24/04/2020
Good afternoon everyone, thank you for coming, and thank you Minister for inviting me to this briefing today to explain a little bit about the mathematical modelling that’s been done in an attempt to determine how the coronavirus epidemic might pan out on the Island, how it was used to help guide the DHSC’s preparations, and how it relates to what we’ve actually seen in the 5 weeks since the first positive case was identified here.
The first thing to say is that a model is simply a tool to help preparations – it’s not designed to make exact predictions as to exactly how many patients might be admitted on any particular day, or exactly when the peak of infections will arrive.
The basics of the model is that it is a mathematical function that gives a figure for how many new cases of covid may appear on a given day. It’s based on exponential growth, which is when the cumulative number of cases one day is a fixed multiple of the number of cases the previous day. We’re probably all familiar with the R value, which in epidemiology is the basic reproduction number. It is a figure that indicates how many people each infected person will give the virus to. The exact number is unknown, and depends on not just the virus itself, but on how people behave; A reasonable estimate for illustrative purposes for coronavirus would be R=3. Another important number is the time a person is infectious for, which for covid is about 5 days on average. So, if we have 1 case of covid, in 5 days time there will be another 3. Those three will infect 3 each over the next 5 days and so on. In that way we have a sequence of 1,3,9,27,81,243,729… new cases appearing every 5 days. It doesn’t take long until the infection is widespread.
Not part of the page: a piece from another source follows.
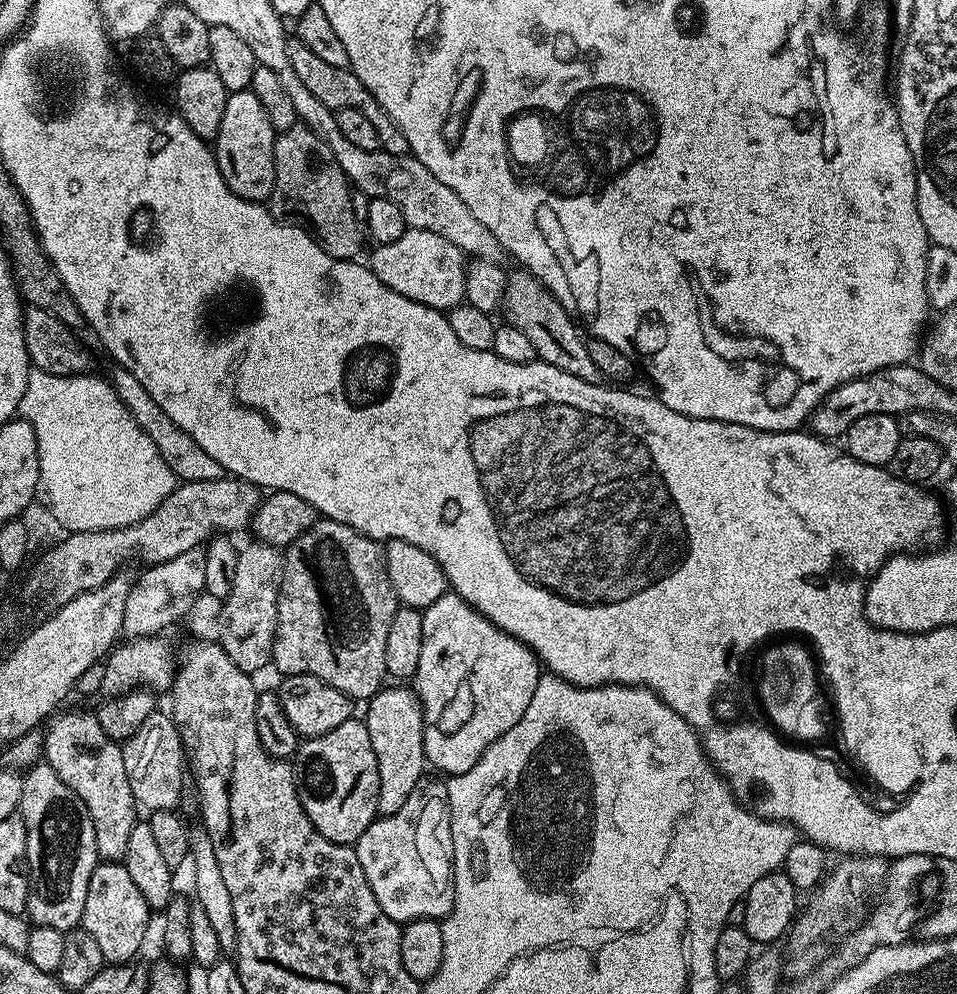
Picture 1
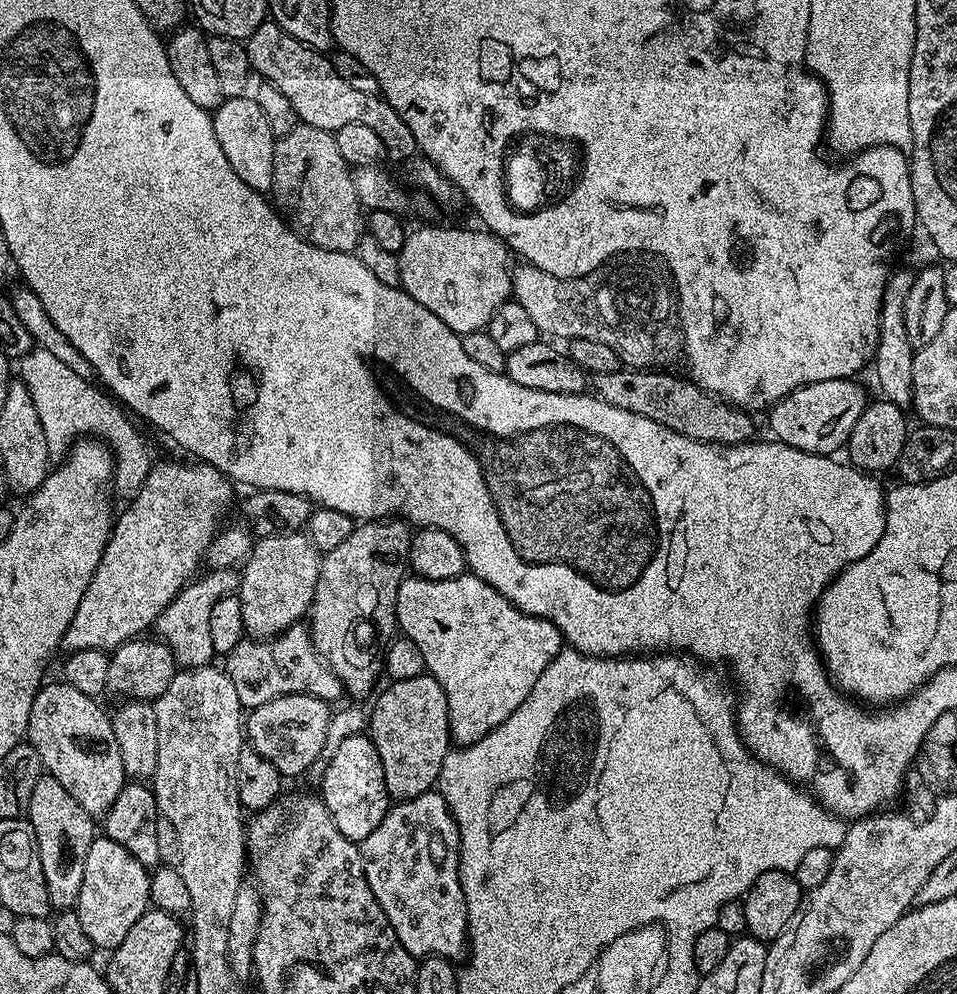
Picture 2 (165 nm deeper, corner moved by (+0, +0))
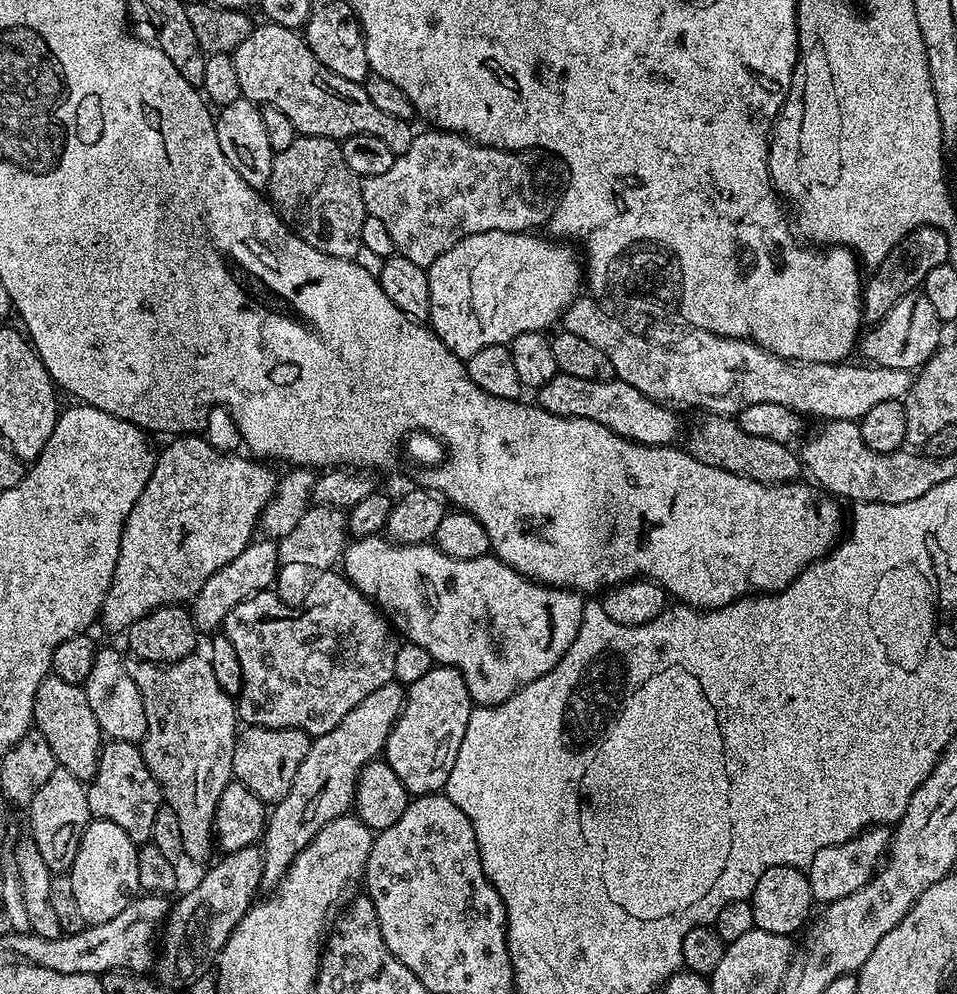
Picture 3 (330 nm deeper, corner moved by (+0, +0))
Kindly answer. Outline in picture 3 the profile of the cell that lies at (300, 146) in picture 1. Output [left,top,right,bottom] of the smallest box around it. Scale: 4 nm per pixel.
[266,135,366,260]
A similar function was entered into an Excel spreadsheet, with a slight modification to take into account that cases can’t keep growing for ever as you eventually run out of people to infect, and this was used to generate the curves we’re all familiar with. The curves are presented as a set of 3, with a different daily growth rate. The blue curve, with the highest soonest peak, is a daily growth rate of 20%. In the first version of the model we used 29% as this was the figure calculated from the early phases of the epidemics in Italy and Spain, and I thought this probably represented the worst case scenario. It was changed to 20% because this is the growth we actually saw on the island before the effects of the lockdown 4 weeks ago came into being. So the blue curve represents what may have happened here if the government hadn’t brought in the restrictions in the latter half of March.
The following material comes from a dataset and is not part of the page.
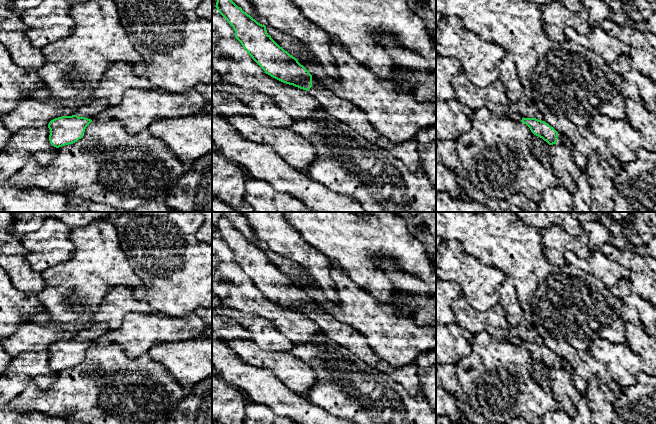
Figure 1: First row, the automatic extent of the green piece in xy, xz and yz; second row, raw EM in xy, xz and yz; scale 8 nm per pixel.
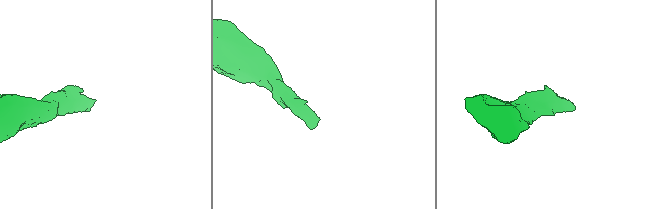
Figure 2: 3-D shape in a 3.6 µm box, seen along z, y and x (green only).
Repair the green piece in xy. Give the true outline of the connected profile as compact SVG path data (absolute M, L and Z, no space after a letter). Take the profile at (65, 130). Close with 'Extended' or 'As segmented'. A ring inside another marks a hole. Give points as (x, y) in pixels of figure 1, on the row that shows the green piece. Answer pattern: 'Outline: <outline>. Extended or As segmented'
Outline: M90 99L77 107L75 115L62 116L51 120L48 124L50 129L49 141L56 147L73 144L82 138L86 127L96 116L111 106L105 99Z. Extended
The middle red curve represents a growth rate of 12%. You can see that the effect of reducing the growth rate, which is what happens when you reduce R by introducing all the ‘stay-at-home’ measures, is to flatten the curve and push its peak to the right. In practice this buys you time to prepare the health service by freeing up capacity, re-purposing wards as intensive care units, training staff to run them, and reduces the level of peak demand so that your enhanced health service can cope, rather than ending up in a warzone situation, dreadful scenes of which we probably all saw from Northern Italy a month or so ago. The figure of 12% was what was seen in Germany, and what we thought would be achievable here, and so the red curve was used to guide planning at Nobles in terms of extra intensive care beds, dedicated Covid ward beds, PPE requirements, Oxygen need…
The orange curve represented what we thought was aspirational, or a best case scenario. It was generated with an 8% daily growth, which was a figure I calculated we might achieve if our lockdown measures were successful in halving the R value.
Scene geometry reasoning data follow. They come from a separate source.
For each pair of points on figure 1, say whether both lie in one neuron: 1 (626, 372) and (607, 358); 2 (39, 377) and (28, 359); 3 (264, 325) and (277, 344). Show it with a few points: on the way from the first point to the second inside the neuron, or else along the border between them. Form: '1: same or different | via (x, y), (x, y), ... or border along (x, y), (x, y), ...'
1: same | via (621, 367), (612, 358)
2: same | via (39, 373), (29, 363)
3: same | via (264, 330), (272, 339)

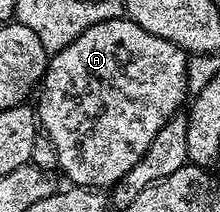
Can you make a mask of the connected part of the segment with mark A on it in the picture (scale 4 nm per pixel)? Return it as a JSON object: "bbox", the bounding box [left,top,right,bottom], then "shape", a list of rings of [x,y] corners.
{"bbox":[39,19,190,191],"shape":[[[131,19],[124,20],[92,25],[79,39],[52,54],[45,66],[39,129],[53,146],[57,169],[65,172],[66,182],[73,187],[105,191],[122,181],[142,161],[161,130],[178,116],[177,108],[189,89],[190,58],[185,50],[170,41],[163,43],[162,37],[149,39],[146,29]]]}

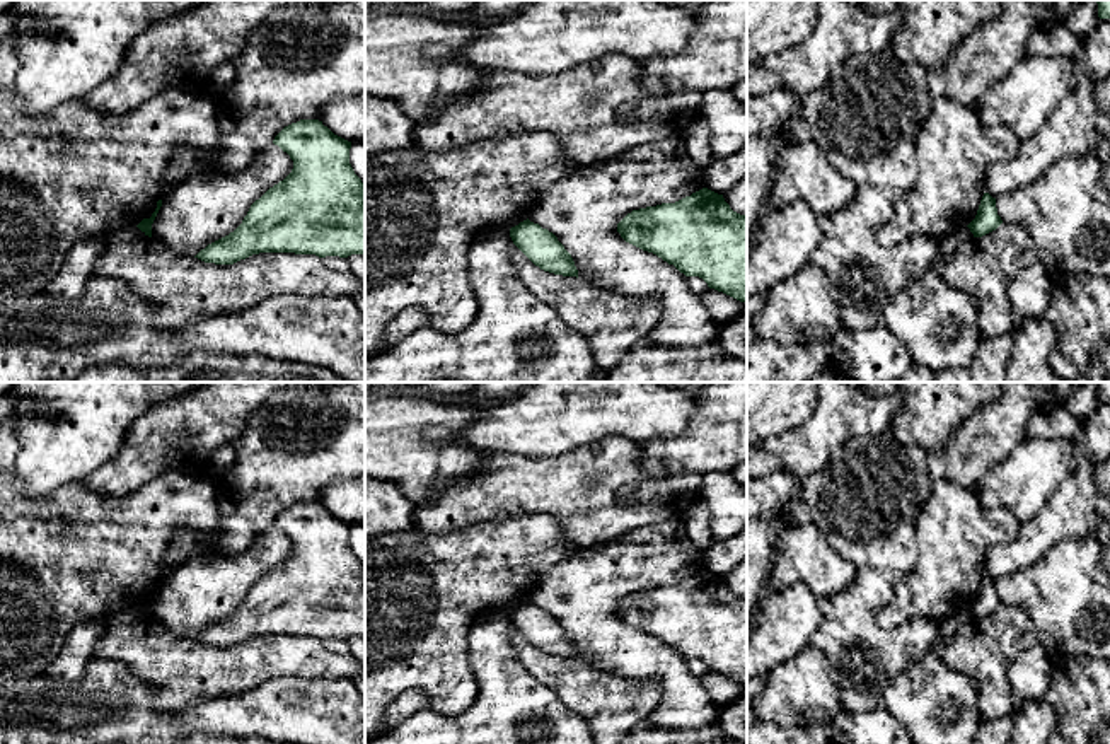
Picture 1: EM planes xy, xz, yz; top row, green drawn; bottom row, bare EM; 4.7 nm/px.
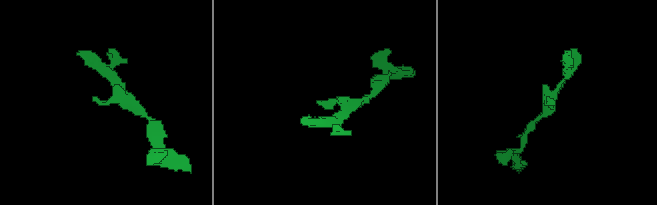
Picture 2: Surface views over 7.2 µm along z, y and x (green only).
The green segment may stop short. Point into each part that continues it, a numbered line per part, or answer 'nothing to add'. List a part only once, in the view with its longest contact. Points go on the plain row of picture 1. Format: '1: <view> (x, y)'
nothing to add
Since the lockdown measures took effect, on about the 3rd April looking at the log-plot of the actual case numbers here, our growth rate in cases has actually been lower than this so-called best case scenario. It’s averaged only 5.5%, and that includes the outbreak in Abbotswood which has accounted for the majority of the cases over the last 10 days or so. Without these, we’ve had only a few cases each day and none for the last 2 days, suggesting the spread in the wider community has all but stopped.
Health is perhaps the most obvious aspect of an epidemic to consider, but there are also major considerations with regard to society, psychological health and of course the economy. The sooner we can get back to a more normal way of life the better it will be for all of these aspects. It’s only sensible that plans to loosen the lockdown are gradual and monitored. Health is of course vital, and we must be confident that should any of the measures cause an increase in cases of covid that we’ll be able to cope with them. We’re currently well below the 12% growth used in the planning assumption, and calculations based on the small increase in R that may happen by letting the first sectors of the economy return to work indicate there should be a minimal effect on the current growth which will remain below this figure. In fact I’m fairly confident it will remain below the 8% ‘best case’ scenario. But this will of course be monitored very closely, specifically looking at what happens in 8-10 days time.
The modelling has, in many respects, done its job. We now need to focus more on monitoring the real situation here, not just with positive cases but also calls to 111, ED attendances and bed occupancy. Testing, and I’d like to pay tribute to Rizwan Khan and his team for such a sterling effort in getting the island testing to the stage we have it today, remains vital if we’re to keep the virus under control on island while slowly getting back to some semblance of normal living. In the meantime of course it remains vital that we keep up the social distancing, hygiene and self-isolation if required.